Thinking in terms of efficiency and ultimately flawless logic, I decided to hop on the subway in the morning during rush hour to make my way to the show. Given the general lack of subways in Los Angeles I was immediately unaccustomed to this strange sort of science experiment that New Yorkers put up with every day. At each stop more and more people crammed themselves on, into spaces just simply not capable of accommodating their forms, however pliable they may have been. The general strategy here, I soon realized, was to avoid eye contact at all costs, rotate about a quarter turn and then go ahead and snuggle up to the nearest stranger like your first prom date. Deodorant was apparently either not a requirement or people needed a little more instruction on how to effectively apply it. I’m not saying LA is really any better, as apparently we seem to prefer this. To each their own, or whatever.
Wandering off the subway in SoHo, I made a bit of a pit stop at the Burton retail store to drop off some signage for our display there. They informed me that they’d already sold out of Turtle Shells and were ready to order some more. Not a bad way to start off the day. We shot the shit a little, mostly about snowboarding in Vermont, maple syrup, and monkeys chewing gum (you have to admit, it’s intriguing) and I bid them goodbye and went to go set up the booth.
Agenda’s generally a street wear type of show, but you never know what you’re going to find there.
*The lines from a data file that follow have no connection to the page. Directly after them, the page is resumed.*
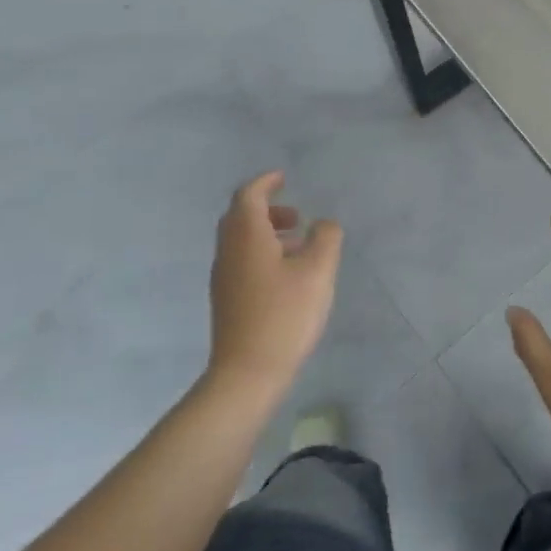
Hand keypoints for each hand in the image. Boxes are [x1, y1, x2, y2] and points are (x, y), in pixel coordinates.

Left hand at [206, 172, 342, 402]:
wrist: (247, 373)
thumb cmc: (285, 315)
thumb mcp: (318, 271)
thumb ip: (326, 238)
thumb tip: (324, 224)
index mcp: (247, 237)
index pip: (248, 196)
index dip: (266, 182)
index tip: (284, 177)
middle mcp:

On the surface, it can look more than a little superficial; the majority of the population there is dressed from head to toe in the latest, most trendy shit to pop out of the toy machine. If there’s some new kind of cigarette, they’re smoking it; a new upper, they’re doing it, a new haircut, they’ve got it. As you can probably imagine, all of that can start to bleed into a running river of inability to grasp what’s actually good and real pretty goddamn quickly, but fortunately the show embodies some pretty good characteristics as well. It brings people of all shapes, colors, sizes, and backgrounds together and unites them over common interest. Nobody thinks twice about shaking your hand because of your race, sexual orientation, religion, whatever, but everyone maintains the idea that if you’re going to run with this crowd, you better own it. One guy I met there last year told me that he loved it because no matter who you were and what you wanted to do people would grant you the chance to explain to them what you were all about and why you could help them. That can be a valuable thing in this day and age of attention spans that are whittled down to a matter of seconds and people that seem the most interested in trying to train their pet llamas to do push-ups surrounded by Navy Seals in rocking chairs stroking tranquilized lap rabbits in an effort to go viral and cash out on Youtube. (If you actually do this and it works I expect royalties…see what I did there?).
At any rate, we were here to show our new stuff, most notably the Privates touch-control wireless headphones. Fortunately Agenda had picked up a coffee sponsor for the New York show, so before long my blood was a quarter dark roast and everybody I talked to sounded like Alvin and the Chipmunks, so I was easily blabbering on right on about pretty much anything.
Everyone was stoked on the Privates’ touch-control interface that allows for track-skipping and volume-changing with the swipe of a finger. Keep an eye out for their debut early next month.
Before I knew it the show was up and I was sitting in JFK again, handicapped by a 2-hour flight delay and about halfway through my second $13 Jameson & ginger. The shroud of Agenda was gone, replaced by regular old society sitting around a rectangular bar outside of New York City, all eyes glued to a TV barking out the latest on a particular case in Florida.